Exercise aim - What you return must match the records below character for character, except that no picture appears.

----- Material supplied -----

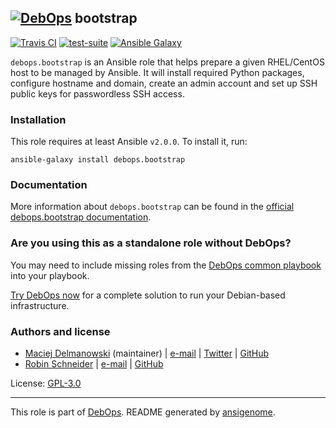 ## [![DebOps](https://debops.org/images/debops-small.png)](https://debops.org) bootstrap

<!-- This file was generated by Ansigenome. Do not edit this file directly but
     instead have a look at the files in the ./meta/ directory. -->

[![Travis CI](https://img.shields.io/travis/debops/ansible-bootstrap.svg?style=flat)](https://travis-ci.org/debops/ansible-bootstrap)
[![test-suite](https://img.shields.io/badge/test--suite-ansible--bootstrap-blue.svg?style=flat)](https://github.com/debops/test-suite/tree/master/ansible-bootstrap/)
[![Ansible Galaxy](https://img.shields.io/badge/galaxy-debops.bootstrap-660198.svg?style=flat)](https://galaxy.ansible.com/debops/bootstrap)


`debops.bootstrap` is an Ansible role that helps prepare a given
RHEL/CentOS host to be managed by Ansible. It will install required
Python packages, configure hostname and domain, create an admin account and
set up SSH public keys for passwordless SSH access.

### Installation

This role requires at least Ansible `v2.0.0`. To install it, run:

```Shell
ansible-galaxy install debops.bootstrap
```

### Documentation

More information about `debops.bootstrap` can be found in the
[official debops.bootstrap documentation](https://docs.debops.org/en/latest/ansible/roles/ansible-bootstrap/docs/).



### Are you using this as a standalone role without DebOps?

You may need to include missing roles from the [DebOps common
playbook](https://github.com/debops/debops-playbooks/blob/master/playbooks/common.yml)
into your playbook.

[Try DebOps now](https://debops.org/) for a complete solution to run your Debian-based infrastructure.





### Authors and license

- [Maciej Delmanowski](https://docs.debops.org/en/latest/debops-keyring/docs/entities.html#debops-keyring-entity-drybjed) (maintainer) | [e-mail](mailto:drybjed@gmail.com) | [Twitter](https://twitter.com/drybjed) | [GitHub](https://github.com/drybjed)
- [Robin Schneider](https://docs.debops.org/en/latest/debops-keyring/docs/entities.html#debops-keyring-entity-ypid) | [e-mail](mailto:ypid@riseup.net) | [GitHub](https://github.com/ypid)

License: [GPL-3.0](https://tldrlegal.com/license/gnu-general-public-license-v3-%28gpl-3%29)

***

This role is part of [DebOps](https://debops.org/). README generated by [ansigenome](https://github.com/nickjj/ansigenome/).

-----

Task result -
 ## [![DebOps](https://debops.org/images/debops-small.png)](https://debops.org) bootstrap

<!-- This file was generated by Ansigenome. Do not edit this file directly but
     instead have a look at the files in the ./meta/ directory. -->

[![Travis CI](https://img.shields.io/travis/debops/ansible-bootstrap.svg?style=flat)](https://travis-ci.org/debops/ansible-bootstrap)
[![test-suite](https://img.shields.io/badge/test--suite-ansible--bootstrap-blue.svg?style=flat)](https://github.com/debops/test-suite/tree/master/ansible-bootstrap/)
[![Ansible Galaxy](https://img.shields.io/badge/galaxy-debops.bootstrap-660198.svg?style=flat)](https://galaxy.ansible.com/debops/bootstrap)


`debops.bootstrap` is an Ansible role that helps prepare a given
RHEL/CentOS host to be managed by Ansible. It will install required
Python packages, configure hostname and domain, create an admin account and
set up SSH public keys for passwordless SSH access.

### Installation

This role requires at least Ansible `v2.0.0`. To install it, run:

```Shell
ansible-galaxy install debops.bootstrap
```

### Documentation

More information about `debops.bootstrap` can be found in the
[official debops.bootstrap documentation](https://docs.debops.org/en/latest/ansible/roles/ansible-bootstrap/docs/).



### Are you using this as a standalone role without DebOps?

You may need to include missing roles from the [DebOps common
playbook](https://github.com/debops/debops-playbooks/blob/master/playbooks/common.yml)
into your playbook.

[Try DebOps now](https://debops.org/) for a complete solution to run your Debian-based infrastructure.





### Authors and license

- [Maciej Delmanowski](https://docs.debops.org/en/latest/debops-keyring/docs/entities.html#debops-keyring-entity-drybjed) (maintainer) | [e-mail](mailto:drybjed@gmail.com) | [Twitter](https://twitter.com/drybjed) | [GitHub](https://github.com/drybjed)
- [Robin Schneider](https://docs.debops.org/en/latest/debops-keyring/docs/entities.html#debops-keyring-entity-ypid) | [e-mail](mailto:ypid@riseup.net) | [GitHub](https://github.com/ypid)

License: [GPL-3.0](https://tldrlegal.com/license/gnu-general-public-license-v3-%28gpl-3%29)

***

This role is part of [DebOps](https://debops.org/). README generated by [ansigenome](https://github.com/nickjj/ansigenome/).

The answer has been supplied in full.